═════ EXCERPT PROVIDED ═════
The older solution is child_process.fork(). It works, but:
- Each fork is a full Node.js process with its own V8 heap (~50MB overhead)
- IPC between processes is slower than shared memory
- You can’t share
ArrayBuffers between processes without copying
Worker Threads run in the same process, share the V8 heap for transferable objects, and have lower overhead per thread. For CPU-intensive tasks that need to share data, they’re the right tool.
The Worker Thread Pool
I built a simple worker pool that reuses threads instead of creating a new one per task:
// workers/pool.ts
import { Worker } from 'worker_threads';
import path from 'path';
import { EventEmitter } from 'events';
interface WorkerTask<T> {
resolve: (value: T) => void;
reject: (reason: unknown) => void;
data: unknown;
}
export class WorkerPool<TInput, TOutput> extends EventEmitter {
private workers: Worker[] = [];
private idleWorkers: Worker[] = [];
private queue: WorkerTask<TOutput>[] = [];
constructor(
private readonly workerFile: string,
private readonly poolSize: number = 4
) {
super();
this.initWorkers();
}
private initWorkers() {
for (let i = 0; i < this.poolSize; i++) {
const worker = new Worker(this.workerFile);
worker.on('message', (result: TOutput) => {
const task = (worker as any)._currentTask as WorkerTask<TOutput>;
if (task) {
task.resolve(result);
delete (worker as any)._currentTask;
}
this.onWorkerFree(worker);
});
worker.on('error', (error) => {
const task = (worker as any)._currentTask as WorkerTask<TOutput>;
if (task) {
task.reject(error);
delete (worker as any)._currentTask;
}
this.onWorkerFree(worker);
});
this.workers.push(worker);
this.idleWorkers.push(worker);
}
}
run(data: TInput): Promise<TOutput> {
return new Promise((resolve, reject) => {
const task: WorkerTask<TOutput> = { resolve, reject, data };
if (this.idleWorkers.length > 0) {
this.dispatch(this.idleWorkers.pop()!, task);
} else {
this.queue.push(task);
}
});
}
private dispatch(worker: Worker, task: WorkerTask<TOutput>) {
(worker as any)._currentTask = task;
worker.postMessage(task.data);
}
private onWorkerFree(worker: Worker) {
if (this.queue.length > 0) {
this.dispatch(worker, this.queue.shift()!);
} else {
this.idleWorkers.push(worker);
}
}
async destroy() {
await Promise.all(this.workers.map((w) => w.terminate()));
}
}
The Worker Implementation
The worker file runs in its own V8 context and receives tasks via parentPort:
// workers/report.worker.ts
import { parentPort, workerData } from 'worker_threads';
import { aggregateData } from '../lib/aggregation';
import { generatePDF } from '../lib/pdf';
if (!parentPort) throw new Error('Must run as Worker Thread');
parentPort.on('message', async (task: ReportTask) => {
try {
const aggregated = aggregateData(task.data);
const pdfBuffer = await generatePDF(aggregated, task.options);
// Transfer the buffer without copying using Transferable
parentPort!.postMessage(
{ success: true, buffer: pdfBuffer.buffer },
[pdfBuffer.buffer] // Transfer ownership — zero copy
);
} catch (error) {
parentPort!.postMessage({
success: false,
error: error instanceof Error ? error.message : 'Unknown error',
});
}
});
The [pdfBuffer.buffer] in the second argument to postMessage is the key optimization — it transfers ownership of the ArrayBuffer to the main thread without copying the bytes.
═════ STORED DATA ═════
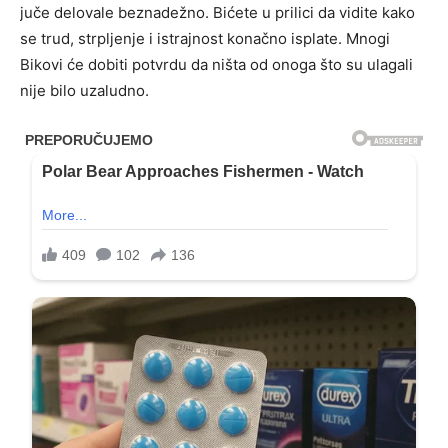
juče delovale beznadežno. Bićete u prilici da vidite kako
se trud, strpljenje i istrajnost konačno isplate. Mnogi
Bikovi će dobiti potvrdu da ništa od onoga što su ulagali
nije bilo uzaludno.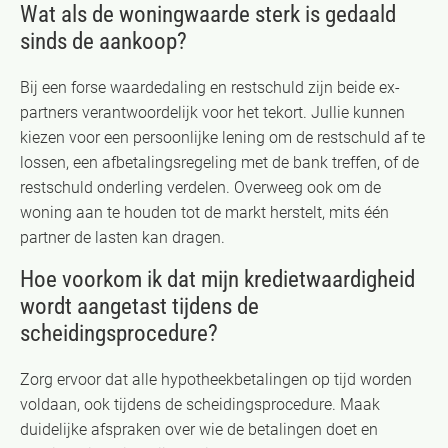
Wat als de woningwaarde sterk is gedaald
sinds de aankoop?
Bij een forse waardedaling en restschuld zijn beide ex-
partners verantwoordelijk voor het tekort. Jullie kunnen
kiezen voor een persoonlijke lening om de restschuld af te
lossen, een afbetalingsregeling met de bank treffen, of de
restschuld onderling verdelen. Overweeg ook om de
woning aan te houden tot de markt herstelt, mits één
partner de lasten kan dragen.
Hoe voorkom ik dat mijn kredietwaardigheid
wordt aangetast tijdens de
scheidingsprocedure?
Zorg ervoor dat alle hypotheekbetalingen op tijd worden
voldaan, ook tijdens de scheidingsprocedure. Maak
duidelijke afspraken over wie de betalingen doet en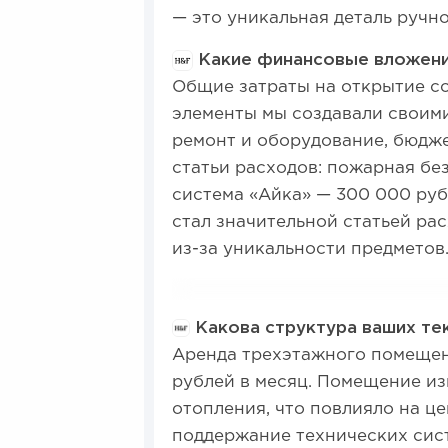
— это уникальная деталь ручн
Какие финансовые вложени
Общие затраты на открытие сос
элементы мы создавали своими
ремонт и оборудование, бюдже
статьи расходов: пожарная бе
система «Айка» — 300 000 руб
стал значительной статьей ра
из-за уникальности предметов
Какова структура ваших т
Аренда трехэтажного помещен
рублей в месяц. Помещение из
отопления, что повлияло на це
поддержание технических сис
═════
## TASK GOAL
Could you continue the Node.js worker threads text, starting right after its last sentence, which ends "without copying the bytes."?

## ANSWER SECTION
Adding Redis Streams for Async Jobs
Some reports are too large to handle in a request-response cycle (minutes of generation time). For these, I used Redis Streams as a job queue:
// services/report.service.ts
import { Redis } from 'ioredis';
const redis = new Redis(process.env.REDIS_URL!);
const STREAM = 'report:jobs';
export async function enqueueReport(params: ReportParams): Promise<string> {
const jobId = `job:${Date.now()}:${Math.random().toString(36).slice(2)}`;
await redis.xadd(STREAM, '*',
'jobId', jobId,
'params', JSON.stringify(params),
'status', 'pending',
'createdAt', new Date().toISOString()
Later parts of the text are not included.